Material supplied »

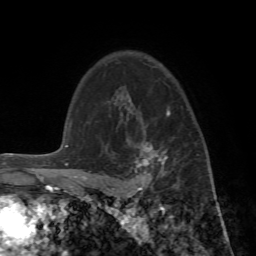
Breast MRI (dynamic contrast-enhanced), one axial slice. Slice 51 of 72 in the series (ordered by position). Cropped to one breast. Dynamic contrast-enhanced series, time point 2 of 7 at this slice position (early post-contrast). 1.5 T. TE 4.2 ms, TR 8.7 ms. 2.2 mm slice thickness. 256 × 256 image matrix, field of view 180 × 180 mm. Female patient.
Structures marked on this image (semi-automatic segmentation, software-assisted and operator-edited):
- enhancing-tissue mask used for the functional tumour volume (all voxels passing the contrast-enhancement thresholds inside the analysis volume; usually the tumour): box from (x=89, y=95) to (x=208, y=196) px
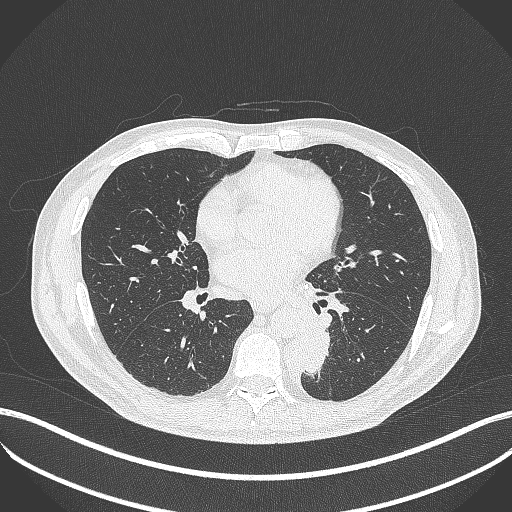
Chest CT, one axial slice. Lung window (W 1500 / L -600 HU). 1 mm slice thickness. 512 × 512 image matrix, field of view 400 × 400 mm. Male patient, age 72 years. From the clinical record (not read from this slice): clinical TNM (as recorded): T2b N0 M1.
Annotated regions visible in this slice (rectangle marked by the reading radiologist):
- lung tumour (recorded histology: adenocarcinoma): bounding box (x1, y1, x2, y2) in pixels: (303, 326, 337, 382)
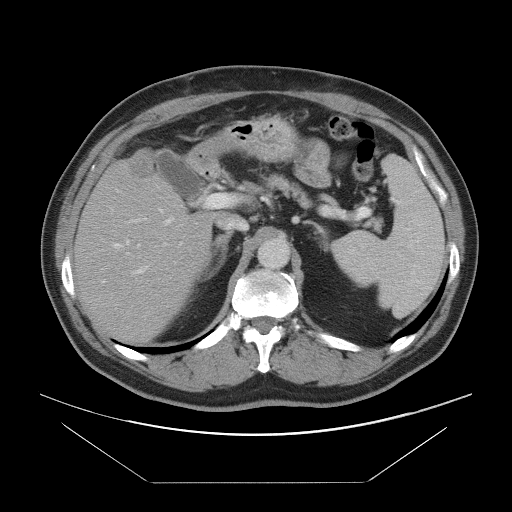
Contrast-enhanced abdominal CT, one axial slice. Slice 56 of 97 in the series (ordered by position). 120 kVp. Intravenous contrast given. Soft-tissue window (W 400 / L 40 HU). 512 × 512 image matrix. Case-level facts recorded for this patient, not image findings: patient: male, age 60 years at operation; diagnosis: colorectal cancer liver metastases, imaged before liver resection; multiple liver metastases: no; largest metastasis: 7 cm; disease in both lobes: yes.
Annotated regions visible in this slice (outlined manually by an expert reader):
- hepatic veins: bounding box [x1, y1, x2, y2] px = [114, 184, 167, 255]
- liver: [76, 151, 215, 343]
- planned liver remnant (the part of the liver to remain after resection): [75, 176, 215, 343]
- portal vein (with intrahepatic branches): [124, 194, 228, 272]
- liver metastasis: [130, 151, 154, 180]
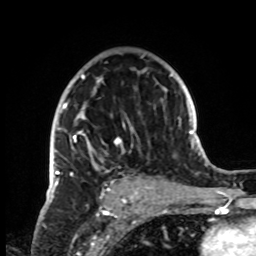
Breast MRI, one axial slice. Position 50 of 72 along the scan axis. Cropped to one breast. Dynamic contrast-enhanced series, time point 2 of 8 at this slice position (early post-contrast). 1.5 T. TE 4.2 ms, TR 7 ms. 2.2 mm slice thickness. 256 × 256 image matrix, field of view 185 × 185 mm. Female patient.
Structures marked on this image (semi-automatically segmented with operator editing):
- enhancing-tissue mask used for the functional tumour volume (all voxels passing the contrast-enhancement thresholds inside the analysis volume; usually the tumour): bounding box (x1, y1, x2, y2) in pixels: (51, 55, 147, 199)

Exercise details » Your response must reproduce every line of the data exactly, with images omitted.

Exercise solution »
Breast MRI (dynamic contrast-enhanced), one axial slice. Slice 51 of 72 in the series (ordered by position). Cropped to one breast. Dynamic contrast-enhanced series, time point 2 of 7 at this slice position (early post-contrast). 1.5 T. TE 4.2 ms, TR 8.7 ms. 2.2 mm slice thickness. 256 × 256 image matrix, field of view 180 × 180 mm. Female patient.
Structures marked on this image (semi-automatic segmentation, software-assisted and operator-edited):
- enhancing-tissue mask used for the functional tumour volume (all voxels passing the contrast-enhancement thresholds inside the analysis volume; usually the tumour): box from (x=89, y=95) to (x=208, y=196) px
Chest CT, one axial slice. Lung window (W 1500 / L -600 HU). 1 mm slice thickness. 512 × 512 image matrix, field of view 400 × 400 mm. Male patient, age 72 years. From the clinical record (not read from this slice): clinical TNM (as recorded): T2b N0 M1.
Annotated regions visible in this slice (rectangle marked by the reading radiologist):
- lung tumour (recorded histology: adenocarcinoma): bounding box (x1, y1, x2, y2) in pixels: (303, 326, 337, 382)
Contrast-enhanced abdominal CT, one axial slice. Slice 56 of 97 in the series (ordered by position). 120 kVp. Intravenous contrast given. Soft-tissue window (W 400 / L 40 HU). 512 × 512 image matrix. Case-level facts recorded for this patient, not image findings: patient: male, age 60 years at operation; diagnosis: colorectal cancer liver metastases, imaged before liver resection; multiple liver metastases: no; largest metastasis: 7 cm; disease in both lobes: yes.
Annotated regions visible in this slice (outlined manually by an expert reader):
- hepatic veins: bounding box [x1, y1, x2, y2] px = [114, 184, 167, 255]
- liver: [76, 151, 215, 343]
- planned liver remnant (the part of the liver to remain after resection): [75, 176, 215, 343]
- portal vein (with intrahepatic branches): [124, 194, 228, 272]
- liver metastasis: [130, 151, 154, 180]
Breast MRI, one axial slice. Position 50 of 72 along the scan axis. Cropped to one breast. Dynamic contrast-enhanced series, time point 2 of 8 at this slice position (early post-contrast). 1.5 T. TE 4.2 ms, TR 7 ms. 2.2 mm slice thickness. 256 × 256 image matrix, field of view 185 × 185 mm. Female patient.
Structures marked on this image (semi-automatically segmented with operator editing):
- enhancing-tissue mask used for the functional tumour volume (all voxels passing the contrast-enhancement thresholds inside the analysis volume; usually the tumour): bounding box (x1, y1, x2, y2) in pixels: (51, 55, 147, 199)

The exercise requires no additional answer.